Find the line that contains "انقر فوق الخرائط الذهنية" in the entries below. Write out that line and all that follow it, unchanged and alone.

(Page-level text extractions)
----
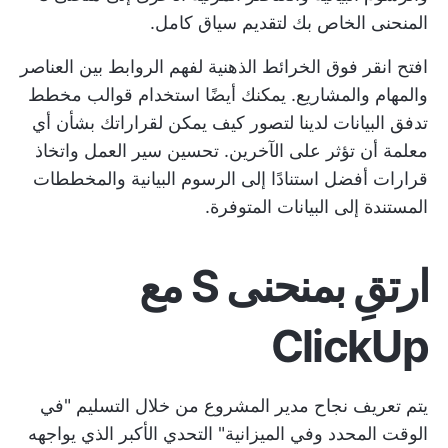
المنحنى الخاص بك لتقديم سياق كامل.
افتح
انقر فوق الخرائط الذهنية
لفهم الروابط بين العناصر
والمهام والمشاريع. يمكنك أيضًا استخدام قوالب مخطط
تدفق البيانات لدينا لتصور كيف يمكن لقراراتك بشأن أي
معلمة أن تؤثر على الآخرين.
تحسين سير العمل
واتخاذ
قرارات أفضل استنادًا إلى الرسوم البيانية والمخططات
المستندة إلى البيانات المتوفرة.
ارتقِ بمنحنى S مع
ClickUp
يتم تعريف نجاح مدير المشروع من خلال التسليم "في
الوقت المحدد وفي الميزانية" التحدي الأكبر الذي يواجهه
----
> _EXERCISE SOLUTION_
انقر فوق الخرائط الذهنية
لفهم الروابط بين العناصر
والمهام والمشاريع. يمكنك أيضًا استخدام قوالب مخطط
تدفق البيانات لدينا لتصور كيف يمكن لقراراتك بشأن أي
معلمة أن تؤثر على الآخرين.
تحسين سير العمل
واتخاذ
قرارات أفضل استنادًا إلى الرسوم البيانية والمخططات
المستندة إلى البيانات المتوفرة.
ارتقِ بمنحنى S مع
ClickUp
يتم تعريف نجاح مدير المشروع من خلال التسليم "في
الوقت المحدد وفي الميزانية" التحدي الأكبر الذي يواجهه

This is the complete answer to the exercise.